|Year of offer||2018|
|Subject level||Graduate coursework Level 7|
|Fees||Subject EFTSL, Level, Discipline & Census Date|
This subject will examine ways in which law is affecting, and being affected by, the latest advances in medical technology. It will cover genetic, big data, regenerative, pharmaceutical and reproductive technologies. See below for examples of some of the pressing concerns facing health service providers, government agencies, other regulatory bodies, academics in many fields and, more broadly, society.
- Genetic technology and personalised medicine
- Does/should the law criminalise inheritable gene-editing?
- Who is/should be liable when genetic analysis goes wrong?
- Can/should genetic information be shared with relatives?
- Big data
- Do companies like Google have too much access to patients’ personal health data?
- Are biobanks and genomic repositories appropriately regulated?
- Regenerative medicine
- Does/should the law allow stem cell research with embryos?
- Should we allow face and womb transplants?
- Why doesn’t the law allow you to buy a kidney to save your life?
- Reproductive medicine
- Does the law sufficiently regulate IVF providers?
- For which medical conditions is/should pre-natal diagnosis be allowed?
- Does the law appropriately regulate clinical trials and marketing of new drugs?
- Does the law provide sufficient and appropriate intellectual property incentives for the discovery of new drugs?
Discussion will weave specific case studies with larger, cross-cutting themes that apply generally to the legal regulation of emerging technologies. Discussion will not be limited to any particular jurisdiction but will draw widely on world events.
The subject will be taught by Dr Kathleen Liddell, Director of the Centre for Law, Medicine and Life Sciences (Cambridge), who has more than 20 years’ experience in academia, legal practice, law reform, policy advice and ethical analysis.
This subject provides a critical examination of a range of new developments in medicine and science. In particular, it examines ways in which law is affecting, and being affected by, new technologies such as genetic, big data, regenerative, pharmaceutical, and reproductive technologies. Students will choose a topic for focused research and writing, and in class we will discuss legal issues and law reform relating to:
- gene-editing, cryogenics and other emerging scientific techniques
- pharmaceutical research, incentives and getting new drugs to market
- assisted reproduction and pre-natal diagnosis
- large commercial companies accessing big health data
- genetic technology and personalised medicine
- regenerative medicine: organ transplants and human stem cell research
- other topical issues that arise later and while the subject is being taught.
The following cross-cutting themes will be discussed in class and may form a central theme in students’ dissertations:
- Balancing autonomy, best interests and the public interest
- Limits of informed consent as a regulatory device
- Other recurrent ethical and social issues
- ‘Ladders’ of regulatory intervention
- Different policymaking cultures
- Legal incentives for emerging technologies
- Typical causes of action (property, tort, negligence, criminal law, statutory breaches).
Intended learning outcomes
A student who has successfully completed this subject will:
- Have an advanced and integrated understanding of the medical or scientific basis of the various emerging technologies considered in the classes.

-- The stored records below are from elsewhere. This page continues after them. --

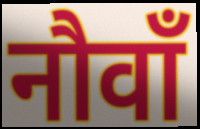
नौवाँ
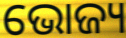
ଭୋଜ୍ୟ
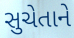
સુચેતાને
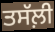
ਤਸੱਲ਼ੀ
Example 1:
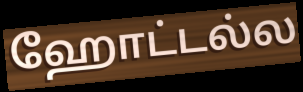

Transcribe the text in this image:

ஹோட்டல்ல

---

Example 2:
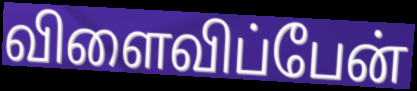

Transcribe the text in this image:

விளைவிப்பேன்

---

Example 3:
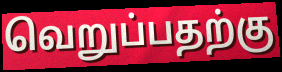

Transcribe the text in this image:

வெறுப்பதற்கு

- Be able to critically evaluate, analyse, interpret and assess relevant ethical and legal issues arising from those technologies.
- Have an advanced understanding of issues of human rights, equality of access to health care and potential discrimination that may arise in emerging technologies, including in an international context
- Have examined a range of legislation and law reports in order to understand underlying principles that may be relevant when new technologies emerge, particularly when there seem to be no applicable legal principles in an emerging area.

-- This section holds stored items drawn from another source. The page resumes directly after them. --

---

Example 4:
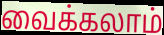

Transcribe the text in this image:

வைக்கலாம்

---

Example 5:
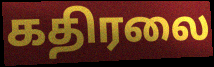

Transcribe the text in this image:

கதிரலை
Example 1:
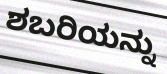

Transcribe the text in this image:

ಶಬರಿಯನ್ನು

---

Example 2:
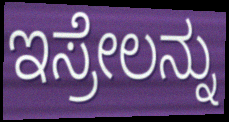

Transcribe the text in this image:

ಇಸ್ರೇಲನ್ನು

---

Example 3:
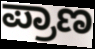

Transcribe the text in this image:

ಪ್ರಾಣ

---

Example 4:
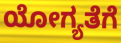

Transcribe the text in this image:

ಯೋಗ್ಯತೆಗೆ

- Have the cognitive and technical skills to generate critical and creative ideas, and to critically evaluate existing legal theories, principles and concepts
- Be able to suggest and evaluate legal and other changes that may be appropriate to regulate emerging technologies.

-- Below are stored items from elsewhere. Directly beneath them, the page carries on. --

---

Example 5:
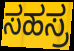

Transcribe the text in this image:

ಸಹಸ್ರ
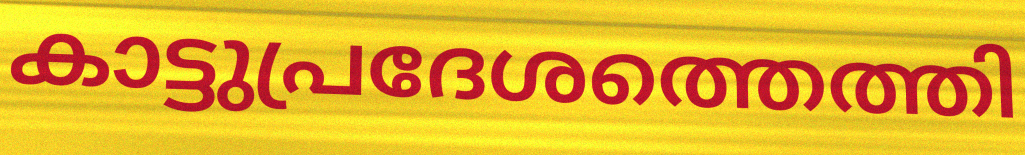
കാട്ടുപ്രദേശത്തെത്തി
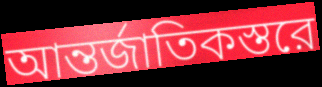
আন্তর্জাতিকস্তরে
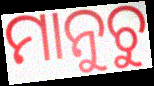
ମାନୁଚୁ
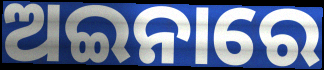
ଅଇନାରେ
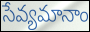
సేవ్యమానాం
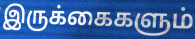
இருக்கைகளும்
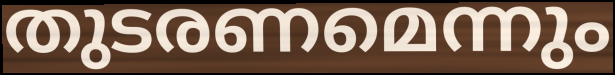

- Have an advanced understanding of the factors and processes driving parliamentary revision of the legal framework; and other means of achieving regulatory change, such as ethical and professional guidelines.
- Have advanced communication skills to clearly articulate and convey complex information to specialist and non-specialist audiences; and to be an engaged participant in ongoing debates regarding emerging and contemporary issues in the field.
- Be able to critically analyse ethical and legal issues arising from new technologies in a detailed, fully referenced research essay.